Automated segmentation: Replacing manual tumor delineation with an automated segmentation model (such as a U-Net or similar architecture) would be essential for practical deployment. The current workflow requires urologists to manually outline each tumor, which is time-consuming and introduces its own variability. An end-to-end pipeline that takes a CT scan and outputs subtype classification without manual input would be far more useful in clinical practice.

Expanded subtype coverage and advanced architectures: Future work could incorporate additional rare renal tumor subtypes and explore more modern architectures beyond Inception V3 and ResNet-50, such as EfficientNet, Vision Transformers (ViT), or 3D CNNs that use volumetric information rather than individual 2D slices. Incorporating multi-phase CT data (corticomedullary, nephrographic, and excretory phases) as separate input channels could also improve discriminative power, particularly for subtypes that show distinct enhancement patterns across phases.

The study's finding that transfer learning alone was insufficient, and that substantial fine-tuning was needed, is an important insight for the field. It suggests that medical imaging features for renal tumor classification diverge significantly from the natural image features learned by ImageNet-pretrained models, and future studies should budget for extensive fine-tuning or consider pretraining on large medical imaging datasets instead.

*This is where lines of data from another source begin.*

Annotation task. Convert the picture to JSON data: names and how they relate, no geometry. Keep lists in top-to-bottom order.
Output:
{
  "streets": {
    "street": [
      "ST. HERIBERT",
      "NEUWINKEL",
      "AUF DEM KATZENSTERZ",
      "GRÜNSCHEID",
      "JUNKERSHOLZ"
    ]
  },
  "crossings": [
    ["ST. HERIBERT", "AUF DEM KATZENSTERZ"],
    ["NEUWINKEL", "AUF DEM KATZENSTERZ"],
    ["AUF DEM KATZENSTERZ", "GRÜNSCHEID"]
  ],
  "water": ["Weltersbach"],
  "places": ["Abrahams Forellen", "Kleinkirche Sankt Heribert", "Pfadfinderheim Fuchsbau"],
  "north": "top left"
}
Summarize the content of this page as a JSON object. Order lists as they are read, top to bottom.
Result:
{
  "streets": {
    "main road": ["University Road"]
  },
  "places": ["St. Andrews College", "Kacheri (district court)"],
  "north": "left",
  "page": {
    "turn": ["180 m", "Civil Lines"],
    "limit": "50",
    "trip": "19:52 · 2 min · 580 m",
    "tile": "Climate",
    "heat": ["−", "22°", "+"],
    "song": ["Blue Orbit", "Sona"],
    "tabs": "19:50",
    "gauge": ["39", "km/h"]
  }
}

TL;DR: Next steps include multi-center external validation, automated segmentation to replace manual ROI drawing, expanded subtype coverage, and exploration of modern architectures (EfficientNet, Vision Transformers, 3D CNNs). The finding that pure transfer learning was inadequate (accuracy of 0.689-0.717) underscores the need for domain-specific fine-tuning.
Citation: Kan HC, Lin PH, Shao IH, et al.. Open Access, 2025. Available at: PMC11866614. DOI: 10.1186/s12880-025-01606-3. License: cc by.